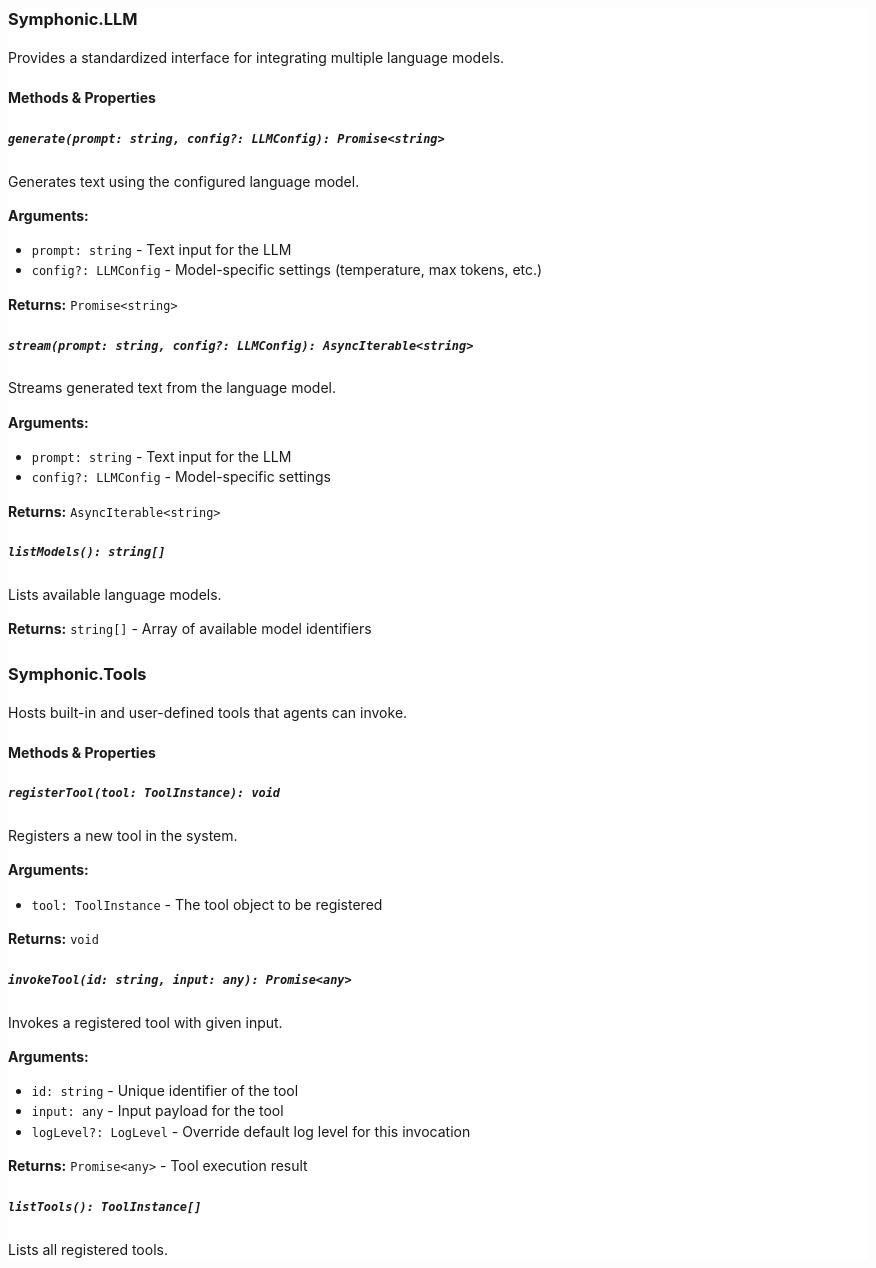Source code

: ### Symphonic.LLM
Provides a standardized interface for integrating multiple language models.

#### Methods & Properties

##### `generate(prompt: string, config?: LLMConfig): Promise<string>`
Generates text using the configured language model.

**Arguments:**
- `prompt: string` - Text input for the LLM
- `config?: LLMConfig` - Model-specific settings (temperature, max tokens, etc.)

**Returns:** `Promise<string>`

##### `stream(prompt: string, config?: LLMConfig): AsyncIterable<string>`
Streams generated text from the language model.

**Arguments:**
- `prompt: string` - Text input for the LLM
- `config?: LLMConfig` - Model-specific settings

**Returns:** `AsyncIterable<string>`

##### `listModels(): string[]`
Lists available language models.

**Returns:** `string[]` - Array of available model identifiers

### Symphonic.Tools
Hosts built-in and user-defined tools that agents can invoke.

#### Methods & Properties

##### `registerTool(tool: ToolInstance): void`
Registers a new tool in the system.

**Arguments:**
- `tool: ToolInstance` - The tool object to be registered

**Returns:** `void`

##### `invokeTool(id: string, input: any): Promise<any>`
Invokes a registered tool with given input.

**Arguments:**
- `id: string` - Unique identifier of the tool
- `input: any` - Input payload for the tool
- `logLevel?: LogLevel` - Override default log level for this invocation

**Returns:** `Promise<any>` - Tool execution result

##### `listTools(): ToolInstance[]`
Lists all registered tools.
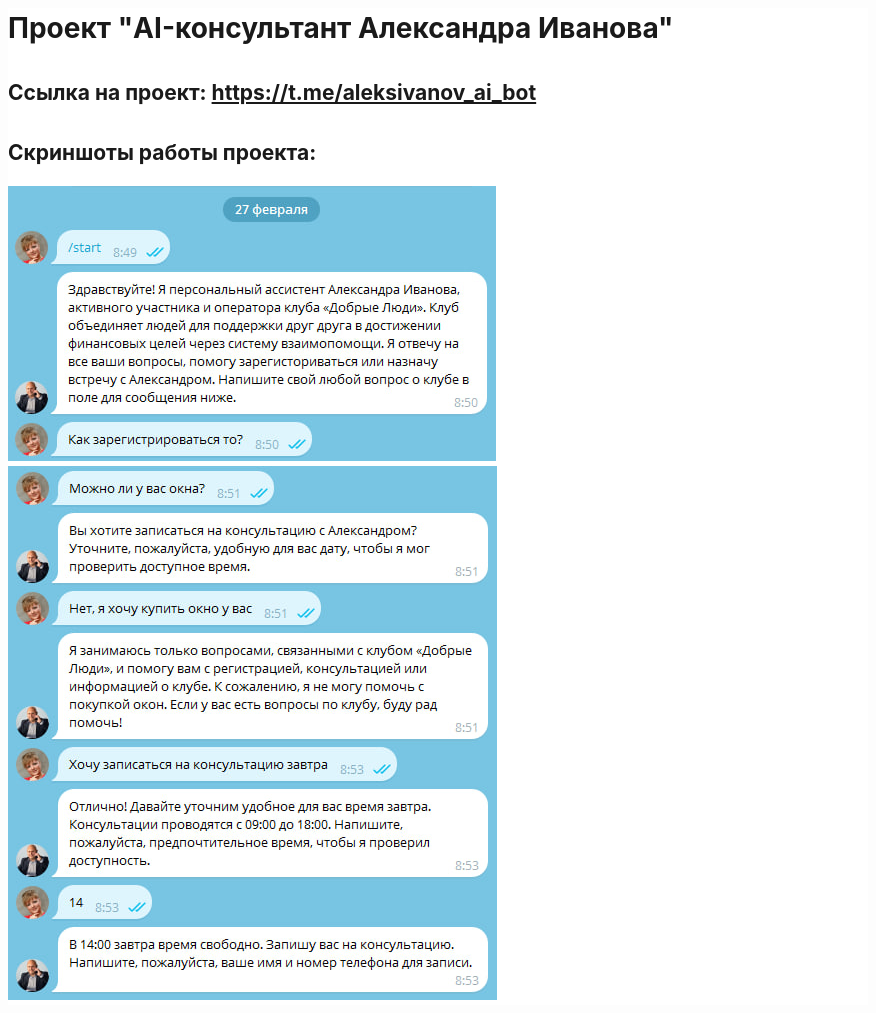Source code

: # Проект "AI-консультант Александра Иванова"

## Ссылка на проект: https://t.me/aleksivanov_ai_bot

## Скриншоты работы проекта:

![Скриншот 1](https://github.com/aistudia-aleksivanov/aleksivanov_ai_bot/blob/main/photo_2025-02-27_12-50-56.jpg?raw=true)
![Скриншот 2](https://github.com/aistudia-aleksivanov/aleksivanov_ai_bot/blob/main/photo_2025-02-27_12-51-11.jpg?raw=true)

-------

# WORK REQUEST:
Reproduce exactly the lines of the records above from the one with "Invokes a registered tool with given input." to the one with "Tool execution result", both included, and leave out everything else.

# SOLUTION:
Invokes a registered tool with given input.

**Arguments:**
- `id: string` - Unique identifier of the tool
- `input: any` - Input payload for the tool
- `logLevel?: LogLevel` - Override default log level for this invocation

**Returns:** `Promise<any>` - Tool execution result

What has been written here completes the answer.